What are the shapes you get?

wander1985 commented 5 years ago

The inputs.shape is (1, 512, 512, 3). The data is [array([[0.2275 , 0.44125, 0.2275 , 0.55875, 0.77125, 0.55875, 0.77125, 0.44125, 1. ]])]. data.shape raises AttributeError: 'list' object has no attribute 'shape'.

mvoelk commented 5 years ago

Seems okay... Does it work with larger batch size and more samples?

What is the shape of the model input? Should be (None, 512, 512, 3).

wander1985 commented 5 years ago

I changed batch size to 2 with 100 samples, but still got similar invalid argument error: InvalidArgumentError: Reshape cannot infer the missing input size for an empty tensor unless all specified input sizes are non-zero [[Node: training_4/Adam/gradients/loss_4/predictions_loss/TopKV2_grad/Reshape = Reshape[T=DT_INT32, Tshape=DT_INT32, _class=["loc:@train...rseToDense"], _device="/job:localhost/replica:0/task:0/device:CPU:0"](loss_4/predictions_loss/TopKV2:1, training_4/Adam/gradients/loss_4/predictions_loss/TopKV2_grad/stack)]]

How to get the shape of the model input? I'm sorry, I am a newbie to this field.

mvoelk commented 5 years ago

model.input_shape

A piece of code would also be helpful.

wander1985 commented 5 years ago

Thanks. I used print(model.input_shape) below # SegLink + DenseNet model = DSODSL512()

The shape is (None, 512, 512, 3). It seems as it should be.

mvoelk commented 5 years ago

It probably has something to do with the negative samples in the hard negative mining of the SegLinkLoss. You may not get any negative samples in the local ground truth at all. Did you tried SegLinkFocalLoss?

With code I meant, what does your SL_train.ipynb look like?

wander1985 commented 5 years ago

I changed the SegLinkLoss to loss = SegLinkFocalLoss(lambda_segments=1.0, lambda_offsets=1.0, lambda_links=1.0) and it works as magic. Thanks so much.

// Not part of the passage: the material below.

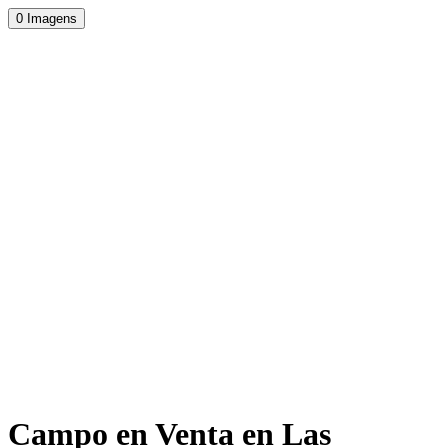
0 Imagens
Campo en Venta en Las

But why I didn't get negative samples in the local ground truth? Is it because I didn't label my ground truth correctly? The following is how I label my ground truth using LabelImg. Am I doing something wrong? For example, I have an image below needs to be labeled, then I give all the text ("Campus" and "Shop" in this example) the same class name "text" (as shown in the screenshot below). 62883086-457dcc80-bd01-11e9-8443-17f71daf7140 But I am wondering where to label the exact letters in the text (i.e. "Campus" and "Shop")? Or I don't need to label the exact letters at all?

mvoelk commented 5 years ago

The sequence label is placed in the text attribute of the GTUtility and is only required for the recognition stage. For more details, see data_svt.py.